Thinking About A Greenhouse
Sitting in front of a fire in the fireplace while the snow rages outside is one of life’s special luxuries. But for me, another special experience in the depth of winter is to be repotting some geraniums in a greenhouse or conservatory while the snow piles up outside. Whether you have a greenhouse, a sunspace, or a conservatory, the winter is when that space gives much joy while easing the stress of the day.
If you do not have such a space, but are thinking about getting one of these structures, you need to take your planning very seriously. It is not an easy decision from any perspective. You need to be clear about how you wish to use the space. In most cases, we are talking about investing a substantial amount of money so you want to be right the first time.
The first question is whether this sunny space is primarily to grow plants or is it a space for people to enjoy. The space for plants is usually called a greenhouse. You can spill water or potting soil on the floor and not worry about it. A greenhouse can be allowed to get as cool as 55 degrees at night.
A space primarily for people is called a sunspace or conservatory. You can still grow plants in these spaces, but the design must address the comfort of people so temperatures do not go much below 68 degrees at night.
A greenhouse that is easy to manage and somewhat economical to heat is attached to the house is some manner, thereby sharing some of the heat from the house. I used to have a lean-to greenhouse made from old wooden storm windows attached to the house with the cellar door inside. I built another greenhouse that sat on the second story over the family room and was heated by the wood stove in the family room. I used those greenhouses to overwinter plants from outside like geraniums, impatiens, and rosemary. I grew lettuce and swiss chard for winter salads, and grew orchids under the benches. In the spring, I started all my seedlings in the greenhouse. It was closed down for the summer months.
A sun space is designed first for the comfort of people. It can’t get too hot or too chilly. A modest sun space will cost from $5000 to $15,000. The English conservatory is catching on in this country. It is simply a fancy sun space which will cost from $20,000 on up.
Nancy’s 8 x 13 foot conservatory by Canterbury is used to hold her collection of tropical plants over the winter. As you might expect, there is no space left for people in this room.

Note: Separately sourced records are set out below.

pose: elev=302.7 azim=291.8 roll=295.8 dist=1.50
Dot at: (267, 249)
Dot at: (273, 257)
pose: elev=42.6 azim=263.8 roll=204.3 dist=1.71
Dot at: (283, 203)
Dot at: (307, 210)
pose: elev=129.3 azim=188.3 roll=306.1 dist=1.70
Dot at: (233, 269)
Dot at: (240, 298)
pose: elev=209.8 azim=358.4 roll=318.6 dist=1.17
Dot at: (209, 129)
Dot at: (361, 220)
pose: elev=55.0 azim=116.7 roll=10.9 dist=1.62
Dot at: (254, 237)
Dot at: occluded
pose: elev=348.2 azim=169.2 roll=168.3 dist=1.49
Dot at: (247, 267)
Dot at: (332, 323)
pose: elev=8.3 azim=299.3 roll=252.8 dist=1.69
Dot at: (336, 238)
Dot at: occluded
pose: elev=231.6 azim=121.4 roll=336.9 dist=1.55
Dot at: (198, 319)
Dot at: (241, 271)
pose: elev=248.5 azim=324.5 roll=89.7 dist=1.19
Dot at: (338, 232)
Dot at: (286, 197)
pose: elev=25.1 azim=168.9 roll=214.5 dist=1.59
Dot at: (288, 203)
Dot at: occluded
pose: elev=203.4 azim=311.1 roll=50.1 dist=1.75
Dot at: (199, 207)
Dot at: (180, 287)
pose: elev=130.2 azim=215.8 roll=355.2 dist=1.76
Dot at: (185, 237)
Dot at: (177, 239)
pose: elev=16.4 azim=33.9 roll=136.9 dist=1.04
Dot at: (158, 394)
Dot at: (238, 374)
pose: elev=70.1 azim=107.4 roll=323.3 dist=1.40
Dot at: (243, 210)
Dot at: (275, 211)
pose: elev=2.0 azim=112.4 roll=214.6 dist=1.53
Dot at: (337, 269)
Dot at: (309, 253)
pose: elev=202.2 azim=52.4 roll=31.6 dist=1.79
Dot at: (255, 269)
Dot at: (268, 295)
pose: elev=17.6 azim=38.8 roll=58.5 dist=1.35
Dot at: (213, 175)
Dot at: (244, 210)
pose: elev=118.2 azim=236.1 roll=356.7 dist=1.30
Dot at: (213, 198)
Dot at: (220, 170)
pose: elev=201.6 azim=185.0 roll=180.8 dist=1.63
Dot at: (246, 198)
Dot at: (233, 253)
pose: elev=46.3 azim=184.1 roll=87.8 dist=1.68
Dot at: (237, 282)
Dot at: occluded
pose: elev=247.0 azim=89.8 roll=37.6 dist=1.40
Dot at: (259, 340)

Throughout the winter however, we have fuchsia, impatiens, bougainvillea, and crown of thorns in continual bloom; talk about a pleasant place to watch the snow fall. Clipping fresh rosemary for spaghetti sauce all winter is another benny.
At night and when the sun is not shining in the winter, the south facing space is heated with a thermostatically controlled electric heater. When the sun is shining, vents are opened to release the excess heat. Having a greenhouse or a conservatory does take daily attention to keep the plants from cooking or freezing.
I have a friend with a modest conservatory that has in its center a sunken hot tub. In one corner is a small table where he and his wife have morning coffee all winter. Three sides of the space are filled with all manner of flowering and foliage type tropical plants. He has rigged a system of fans with a thermostat so in the winter when the heat from the sun reaches 80 degrees, the fans move that heat into the house. In the summer they move the heat outside and pull some cool air from the house into the conservatory. Sitting in the hot tub, surrounded by a jungle of beautiful plants while the snow is blowing outside must be a special treat for sure.